Menjadi Manusia Berhikmat di Tengah Bayang-Bayang Kecerdasan Buatan (AI) Menurut Amsal 4:1-9
DOI:
https://doi.org/10.35312/serifilsafat.v35i34.282Keywords:
Hikmat, AI, Manusia, KebenaranAbstract
Fokus penelitian ini adalah menelusuri bagaimana manusia memperoleh hikmat di tengah arus besar perkembangan Kecerdasan Buatan atau Artificial Intelligence (AI). Akhir-akhir ini AI tidak hanya menjadi penemuan, melainkan gaya hidup. Bahkan AI menjadi bagian dari hidup manusia itu sendiri. Pengaruh AI yang mendominasi berbagai aspek kehidupan membuat manusia sangat bergantung padanya. Situasi demikian membuat manusia berpikir apa yang menjadi bagian khas dalam dirinya, sebab semuanya sudah diambil alih oleh AI. Manusia berada fase krisis karena tidak berdaya dengan AI dan segala kecanggihannya. Menurut Amsal 4:1-9 nilai yang khas dalam diri manusia sekaligus tidak ada dalam AI adalah hikmat. Hikmat adalah nilai yang harus dikejar dan dipelihara dengan sungguh oleh manusia. Tujuan dari penelitian ini adalah memberikan penegasan bahwa hikmat adalah hal yang perlu diperjuangkan manusia untuk memperoleh kepenuhannya.

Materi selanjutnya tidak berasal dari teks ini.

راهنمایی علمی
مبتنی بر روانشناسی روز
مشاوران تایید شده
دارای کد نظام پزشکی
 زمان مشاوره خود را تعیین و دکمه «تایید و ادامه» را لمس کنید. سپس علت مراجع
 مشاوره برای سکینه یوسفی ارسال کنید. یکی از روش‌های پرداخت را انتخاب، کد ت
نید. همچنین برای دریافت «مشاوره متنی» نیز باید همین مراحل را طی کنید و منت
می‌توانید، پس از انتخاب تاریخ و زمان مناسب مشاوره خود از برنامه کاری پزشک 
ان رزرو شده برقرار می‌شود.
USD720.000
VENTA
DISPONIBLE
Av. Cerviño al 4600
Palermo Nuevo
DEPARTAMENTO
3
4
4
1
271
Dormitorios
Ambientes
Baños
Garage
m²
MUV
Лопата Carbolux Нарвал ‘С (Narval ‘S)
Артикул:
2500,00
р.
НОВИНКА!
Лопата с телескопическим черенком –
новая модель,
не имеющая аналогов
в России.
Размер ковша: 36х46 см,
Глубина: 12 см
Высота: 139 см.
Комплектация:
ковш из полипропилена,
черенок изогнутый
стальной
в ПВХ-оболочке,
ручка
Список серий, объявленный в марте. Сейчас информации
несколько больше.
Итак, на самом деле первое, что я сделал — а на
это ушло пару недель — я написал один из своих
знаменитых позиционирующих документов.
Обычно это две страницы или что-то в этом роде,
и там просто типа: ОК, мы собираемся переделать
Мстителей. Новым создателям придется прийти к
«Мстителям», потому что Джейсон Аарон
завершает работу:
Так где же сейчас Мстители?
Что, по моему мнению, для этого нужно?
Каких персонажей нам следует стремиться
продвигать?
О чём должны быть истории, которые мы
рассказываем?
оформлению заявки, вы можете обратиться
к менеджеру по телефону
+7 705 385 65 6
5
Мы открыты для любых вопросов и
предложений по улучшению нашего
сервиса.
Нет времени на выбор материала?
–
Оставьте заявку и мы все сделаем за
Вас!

Metode yang digunakan adalah analisis sintaksis dan semantik tentang hikmat lalu dihubungkan dengan AI sebagai produk kecerdasan manusia. Penulis menemukan bahwa hikmat tidak dapat ditemukan dalam AI atau produk kecerdasan lainnya, melainkan dalam diri manusia. Hikmat membuat manusia untuk hidup dalam kebenaran, dan tidak dikendalikan oleh situasi atau kemajuan dunia. Manusia harus sampai pada pengenalan akan dirinya melalui hikmat, sekalipun berada di bawah bayang-bayang AI.